By Humeyra Pamuk and Michael Martina
NEW YORK (Reuters) -U.S. Secretary of State Antony Blinken met with Chinese Vice President Han Zheng on Monday on the sidelines of the United Nations General Assembly, the latest in a series of meetings aimed at reducing tensions between the world's two largest economies.
The talks between Blinken and Han could help set the stage for a meeting between U.S. President Joe Biden and Chinese President Xi Jinping later this year.
They followed 12 hours of meetings last weekend between White House national security adviser Jake Sullivan and Chinese Foreign Minister Wang Yi in Malta, which both sides described as "candid, substantive and constructive."
"The world expects us to responsibly manage our relationship," Blinken said in brief remarks at the beginning of his meeting with Han. "The United States is committed to doing just that," he added.
"From the perspective of the United States, face-to-face diplomacy is the best way to deal with areas where we disagree, and also the best way to explore areas of cooperation between us," Blinken said.
Blinken, U.S. Commerce Secretary Gina Raimondo, Treasury Secretary Janet Yellen and Biden climate envoy John Kerry have traveled to China this year to thaw relations and ensure continued communication between the two countries amid tensions that flared after the U.S. military shot down a Chinese surveillance balloon that traveled over the United States.
Biden this month expressed disappointment that Xi had skipped a summit of Group of 20 leaders in India, but said he would "get to see him."
The next likely opportunity for Biden to hold talks with Xi is an Asia-Pacific Economic Cooperation summit in San Francisco in November, where U.S. aides for months have hoped to stage such a meeting.
Neither Blinken nor Han in their remarks explicitly mentioned whether such a meeting would materialize.
"Currently, China-U.S. relations face many difficulties and challenges," Han told Blinken, noting that China hoped the U.S. would make efforts to implement the consensus reached by the two countries' leaders and promote the stable development of relations.
"The world needs stable and healthy China-U.S. relations," Han said.
The U.S. and China are at odds over issues ranging from Taiwan to trade, fentanyl and human rights.
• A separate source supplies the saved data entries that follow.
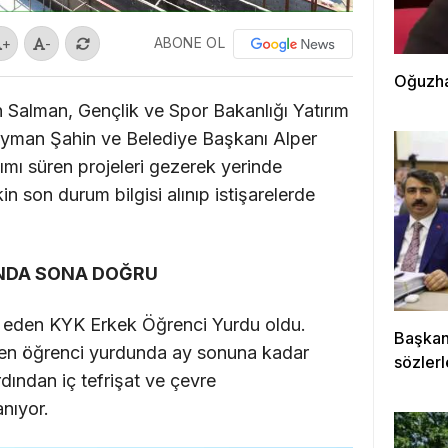
ABONE OL
+
-
Oğuzha
n Salman, Gençlik ve Spor Bakanlığı Yatırım
eyman Şahin ve Belediye Başkanı Alper
mı süren projeleri gezerek yerinde
in son durum bilgisi alınıp istişarelerde
NDA SONA DOĞRU
m eden KYK Erkek Öğrenci Yurdu oldu.
Başkan
inen öğrenci yurdunda ay sonuna kadar
sözlerl
dından iç tefrişat ve çevre
nıyor.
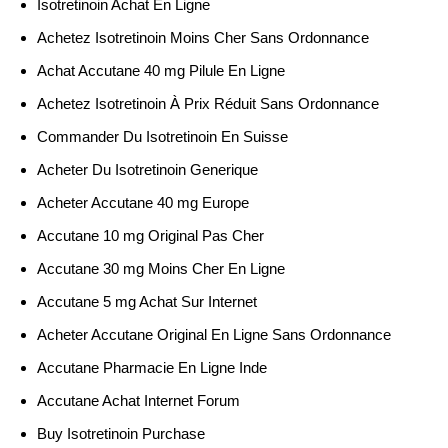
Isotretinoin Achat En Ligne
Achetez Isotretinoin Moins Cher Sans Ordonnance
Achat Accutane 40 mg Pilule En Ligne
Achetez Isotretinoin À Prix Réduit Sans Ordonnance
Commander Du Isotretinoin En Suisse
Acheter Du Isotretinoin Generique
Acheter Accutane 40 mg Europe
Accutane 10 mg Original Pas Cher
Accutane 30 mg Moins Cher En Ligne
Accutane 5 mg Achat Sur Internet
Acheter Accutane Original En Ligne Sans Ordonnance
Accutane Pharmacie En Ligne Inde
Accutane Achat Internet Forum
Buy Isotretinoin Purchase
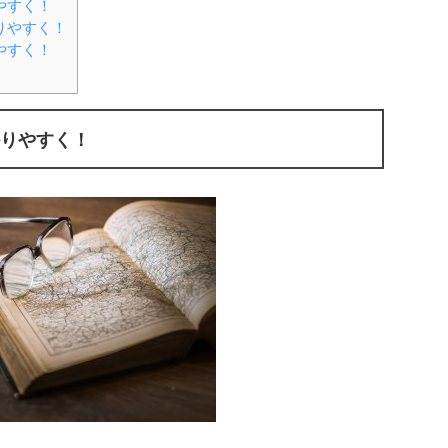
やすく！
りやすく！
やすく！
りやすく！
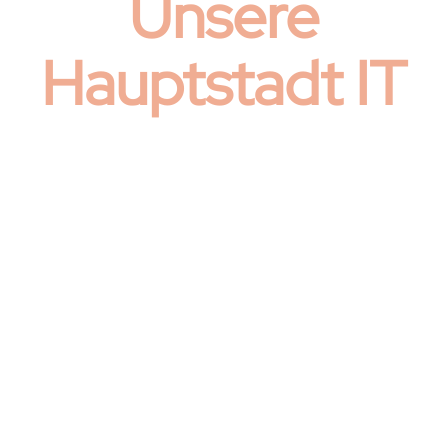
Unsere
Hauptstadt IT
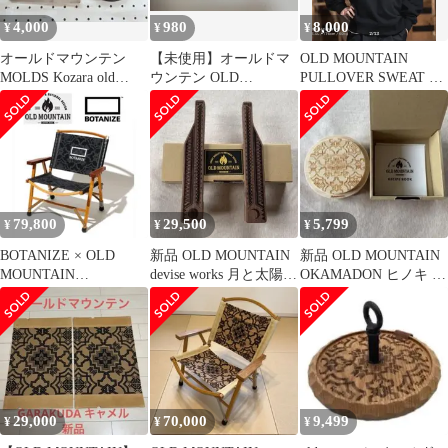
4,000
980
8,000
¥
¥
¥
オールドマウンテン
【未使用】オールドマ
OLD MOUNTAIN
MOLDS Kozara old
ウンテン OLD
PULLOVER SWEAT L
mountainネルデザイン
MOUNTAIN Nステッカ
サイズ ブラック
ー等
79,800
29,500
5,799
¥
¥
¥
BOTANIZE × OLD
新品 OLD MOUNTAIN
新品 OLD MOUNTAIN
MOUNTAIN
devise works 月と太陽
OKAMADON ヒノキ 釜
GARAKUDA カーミッ
ウォルナット
蓋 オカマドン
ト
29,000
70,000
9,499
¥
¥
¥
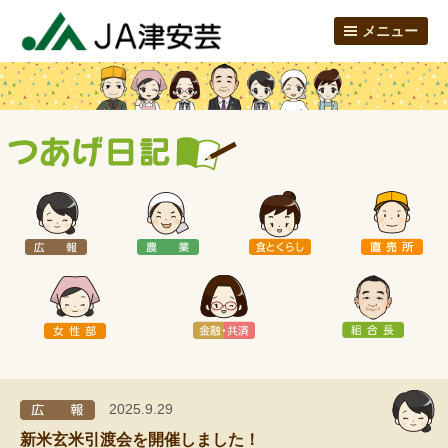
メニュー
2025.9.29
新米玄米引渡会を開催しました！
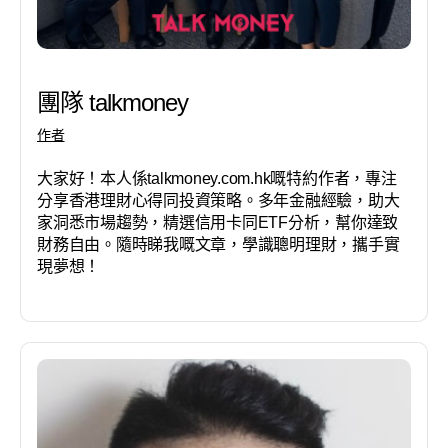
團隊 talkmoney
作者
大家好！本人係talkmoney.com.hk嘅特約作者，專注
分享香港理財心得同投資策略。多年金融經驗，助大
家洞悉市場趨勢，精選信用卡同ETF分析，幫你達致
財務自由。隨時睇我嘅文章，學識聰明理財，攜手實
現夢想！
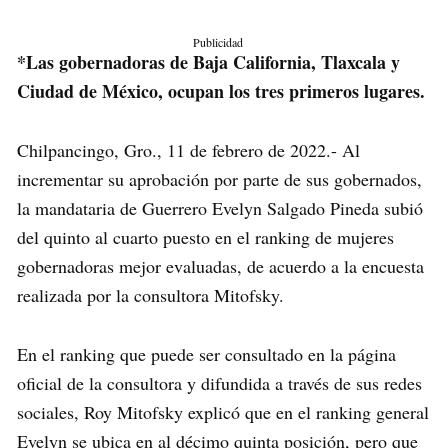
Publicidad
*Las gobernadoras de Baja California, Tlaxcala y
Ciudad de México, ocupan los tres primeros lugares.
Chilpancingo, Gro., 11 de febrero de 2022.- Al
incrementar su aprobación por parte de sus gobernados,
la mandataria de Guerrero Evelyn Salgado Pineda subió
del quinto al cuarto puesto en el ranking de mujeres
gobernadoras mejor evaluadas, de acuerdo a la encuesta
realizada por la consultora Mitofsky.
En el ranking que puede ser consultado en la página
oficial de la consultora y difundida a través de sus redes
sociales, Roy Mitofsky explicó que en el ranking general
Evelyn se ubica en al décimo quinta posición, pero que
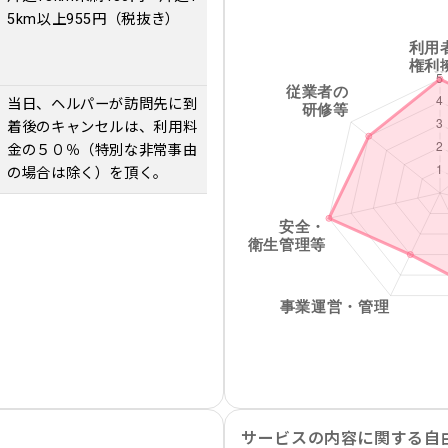
5km以上955円（税抜き）
当日、ヘルパーが訪問先に到
着後のキャンセルは、利用料
金の５０％（特別な非常事由
の場合は除く）を頂く。
サービスの内容に関する自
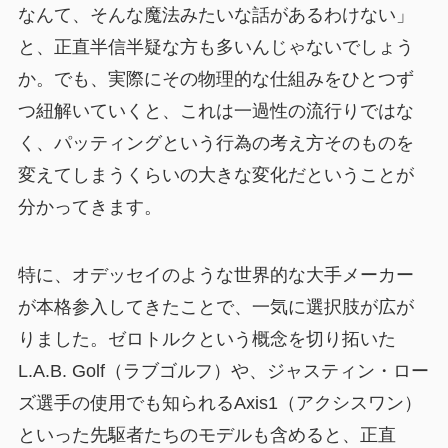
なんて、そんな魔法みたいな話があるわけない」
と、正直半信半疑な方も多いんじゃないでしょう
か。でも、実際にその物理的な仕組みをひとつず
つ紐解いていくと、これは一過性の流行りではな
く、パッティングという行為の考え方そのものを
変えてしまうくらいの大きな変化だということが
分かってきます。
特に、オデッセイのような世界的な大手メーカー
が本格参入してきたことで、一気に選択肢が広が
りました。ゼロトルクという概念を切り拓いた
L.A.B. Golf（ラブゴルフ）や、ジャスティン・ロー
ズ選手の使用でも知られるAxis1（アクシスワン）
といった先駆者たちのモデルも含めると、正直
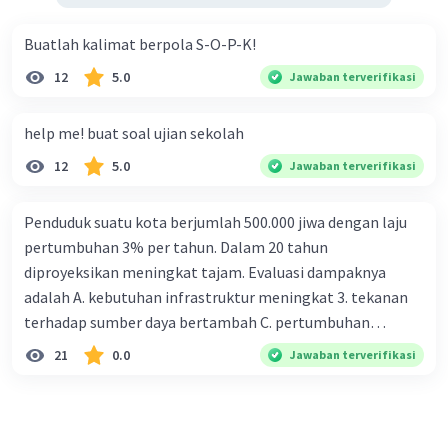
Buatlah kalimat berpola S-O-P-K!
12
5.0
Jawaban terverifikasi
help me! buat soal ujian sekolah
12
5.0
Jawaban terverifikasi
Penduduk suatu kota berjumlah 500.000 jiwa dengan laju
pertumbuhan 3% per tahun. Dalam 20 tahun
diproyeksikan meningkat tajam. Evaluasi dampaknya
adalah A. kebutuhan infrastruktur meningkat 3. tekanan
terhadap sumber daya bertambah C. pertumbuhan
eksponensial berdampak jangka panjang D. tidak
21
0.0
Jawaban terverifikasi
memengaruhi tata ruang E. proyeksi penduduk penting
untuk perencanaan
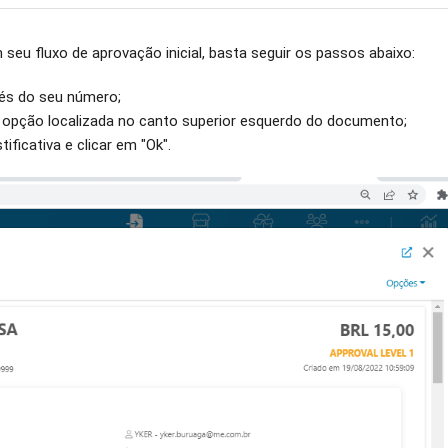
seu fluxo de aprovação inicial, basta seguir os passos abaixo:
avés do seu número;
 opção localizada no canto superior esquerdo do documento;
ificativa e clicar em "Ok".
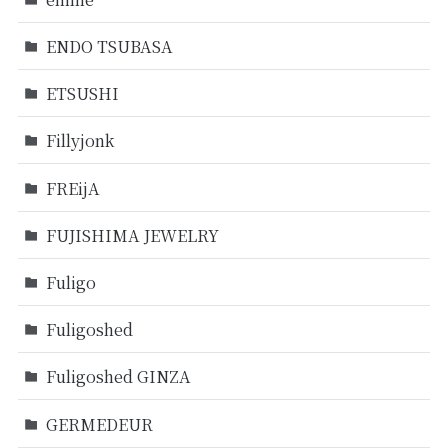
ENDO TSUBASA
ETSUSHI
Fillyjonk
FREijA
FUJISHIMA JEWELRY
Fuligo
Fuligoshed
Fuligoshed GINZA
GERMEDEUR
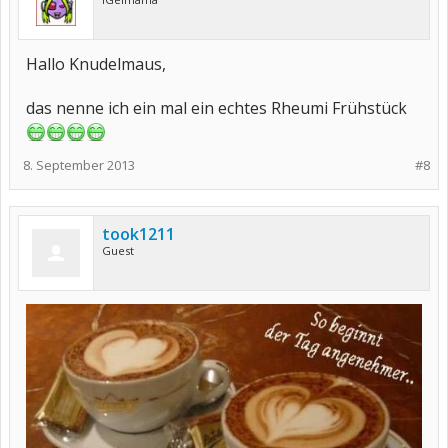
Hallo Knudelmaus,
das nenne ich ein mal ein echtes Rheumi Frühstück
8. September 2013
#8
took1211
Guest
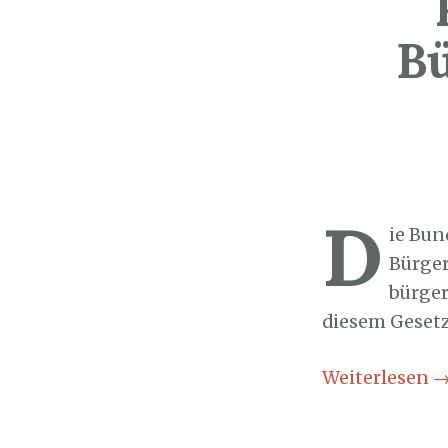
Bü
Sozialticker
2
D
ie Bun
Bürger
bürger
diesem Gesetz
Weiterlesen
Critics of the Biden administration have questioned its strategy of engaging China, warning that a failure to push back on provocations, including the recent China-linked hacking of senior U.S. officials' email, could embolden Beijing.
Federal Bureau of Investigation Director Chris Wray told a conference on Monday that China has a cyberespionage program so vast that it is bigger than all of its major competitors combined.
Ryan Hass, a China expert at the Brookings Institution, said the pace of high-level exchanges between Washington and Beijing suggested that efforts were "purposeful" and not just part of relationship management.
"I expect both sides are working to set the stage for a productive meeting between both leaders in November," Hass said.